L'Associazione per i Popoli Minacciati (APM) ha chiesto indagini indipendenti per fare luce su nuove e presunte violazioni dei diritti umani commesse contro persone appartenenti alla minoranza islamica dei Rohingya in Birmania. Secondo i resoconti di alcuni testimoni oculari, lo scorso 14 gennaio forze dell'ordine birmane e gruppi di buddisti estremisti avrebbero attaccato il villaggio Du Chee Yar Tan nel distretto di Maungdaw dello stato federale di Arakan uccidendo 60 persone e mettendo in fuga la maggior parte dei 4.000 abitanti del villaggio. Le autorità birmane negano l'aggressione al villaggio rohingya ma allo stesso tempo negano a osservatori internazionali e a persone appartenenti alla minoranza Rohingya l'accesso al villaggio.

Nel distretto di Maungdaw le tensioni tra la maggioranza buddista e la minoranza Rohingya sono aumentate in modo massiccio in seguito all'arrivo in dicembre 2013 di monaci buddisti appartenenti al movimento estremista "969". Al loro arrivo i monaci erano passati di villaggio in villaggio invitando la gente attraverso altoparlanti a isolare i Rohingya e a cacciarli dai villaggi.

Il movimento 969 con il suo leader Aishin Wirathu è ampiamente conosciuto per la sua propaganda di odio contro la popolazione di fede islamica del Myanmar.
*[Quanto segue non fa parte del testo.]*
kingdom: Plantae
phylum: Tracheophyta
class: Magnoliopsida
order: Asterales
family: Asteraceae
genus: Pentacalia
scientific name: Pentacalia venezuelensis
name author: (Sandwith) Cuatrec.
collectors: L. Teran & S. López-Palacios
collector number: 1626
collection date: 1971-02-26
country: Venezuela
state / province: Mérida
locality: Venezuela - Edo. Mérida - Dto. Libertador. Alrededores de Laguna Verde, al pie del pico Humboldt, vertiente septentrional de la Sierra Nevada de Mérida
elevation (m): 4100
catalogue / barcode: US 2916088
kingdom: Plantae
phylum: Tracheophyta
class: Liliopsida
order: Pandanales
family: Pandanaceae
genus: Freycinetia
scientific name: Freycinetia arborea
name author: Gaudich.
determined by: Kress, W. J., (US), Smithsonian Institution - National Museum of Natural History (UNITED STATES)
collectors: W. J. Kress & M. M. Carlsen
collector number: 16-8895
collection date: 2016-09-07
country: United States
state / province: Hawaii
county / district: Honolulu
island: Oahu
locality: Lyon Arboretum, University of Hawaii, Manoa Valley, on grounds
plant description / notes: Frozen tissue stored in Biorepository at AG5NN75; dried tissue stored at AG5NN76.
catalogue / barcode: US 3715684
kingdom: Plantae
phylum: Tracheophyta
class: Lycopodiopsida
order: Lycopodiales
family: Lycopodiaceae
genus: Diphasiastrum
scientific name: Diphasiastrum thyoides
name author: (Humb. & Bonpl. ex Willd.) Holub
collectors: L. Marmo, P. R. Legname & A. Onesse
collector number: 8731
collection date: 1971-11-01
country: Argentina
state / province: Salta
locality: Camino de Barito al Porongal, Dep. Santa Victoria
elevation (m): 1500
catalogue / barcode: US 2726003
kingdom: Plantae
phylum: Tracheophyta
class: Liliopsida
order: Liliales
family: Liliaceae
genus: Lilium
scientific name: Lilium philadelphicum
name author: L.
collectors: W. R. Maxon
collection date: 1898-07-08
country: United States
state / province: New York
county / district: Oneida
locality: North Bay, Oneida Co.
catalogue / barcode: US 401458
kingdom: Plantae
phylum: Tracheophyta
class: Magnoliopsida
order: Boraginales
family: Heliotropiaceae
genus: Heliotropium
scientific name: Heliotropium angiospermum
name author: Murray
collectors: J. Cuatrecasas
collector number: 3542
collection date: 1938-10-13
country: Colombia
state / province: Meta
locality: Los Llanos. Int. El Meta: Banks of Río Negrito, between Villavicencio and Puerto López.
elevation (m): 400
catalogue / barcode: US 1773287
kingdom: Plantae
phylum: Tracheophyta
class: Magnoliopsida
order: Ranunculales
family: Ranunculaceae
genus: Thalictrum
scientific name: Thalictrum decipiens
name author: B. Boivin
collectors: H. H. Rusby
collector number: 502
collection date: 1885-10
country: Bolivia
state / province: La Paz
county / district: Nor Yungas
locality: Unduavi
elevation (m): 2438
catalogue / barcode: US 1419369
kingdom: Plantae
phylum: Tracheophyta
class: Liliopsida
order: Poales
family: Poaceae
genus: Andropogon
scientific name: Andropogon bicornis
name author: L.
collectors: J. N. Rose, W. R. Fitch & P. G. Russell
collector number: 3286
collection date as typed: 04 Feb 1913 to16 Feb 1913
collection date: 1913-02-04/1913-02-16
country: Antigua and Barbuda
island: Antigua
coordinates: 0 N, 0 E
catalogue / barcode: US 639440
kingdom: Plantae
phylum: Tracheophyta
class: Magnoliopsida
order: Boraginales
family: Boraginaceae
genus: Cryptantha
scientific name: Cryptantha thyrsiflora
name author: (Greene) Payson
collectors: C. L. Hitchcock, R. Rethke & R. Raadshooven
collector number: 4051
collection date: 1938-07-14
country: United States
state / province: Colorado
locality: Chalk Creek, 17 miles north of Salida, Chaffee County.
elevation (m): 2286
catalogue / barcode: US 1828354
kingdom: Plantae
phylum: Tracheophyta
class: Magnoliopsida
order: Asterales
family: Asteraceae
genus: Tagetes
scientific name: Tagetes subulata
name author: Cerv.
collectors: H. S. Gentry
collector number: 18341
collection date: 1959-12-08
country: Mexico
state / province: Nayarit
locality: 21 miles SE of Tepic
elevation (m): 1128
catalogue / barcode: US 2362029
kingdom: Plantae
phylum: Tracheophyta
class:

Gli appartenenti al 969 incoraggiano attivamente la violenza contro la minoranza musulmana e spesso le aggressioni contro i Rohingya seguono di poco l'arrivo nello stesso luogo dei monaci del 969.

Particolare preoccupazione desta anche l'ultima campagna del movimento a favore di una legge che proibisca alle donne buddiste di sposare uomini non-buddisti senza uno speciale permesso delle autorità locali. Nonostante l'evidente razzismo e odio propagato dal movimento 969 e nonostante la tanto declamata volontà di porre fine alle tensioni religiose, il governo del Myanmar continua a impedire l'accesso alle regioni in conflitto a diplomatici stranieri, agli ispettori delle Nazioni Unite, ad attivisti per i diritti umani e alle organizzazioni umanitarie. Invece di mettere fuori legge il movimento estremista il presidente birmano Thein Sein ne ha preso le difese definendo il 969 un "segno di pace".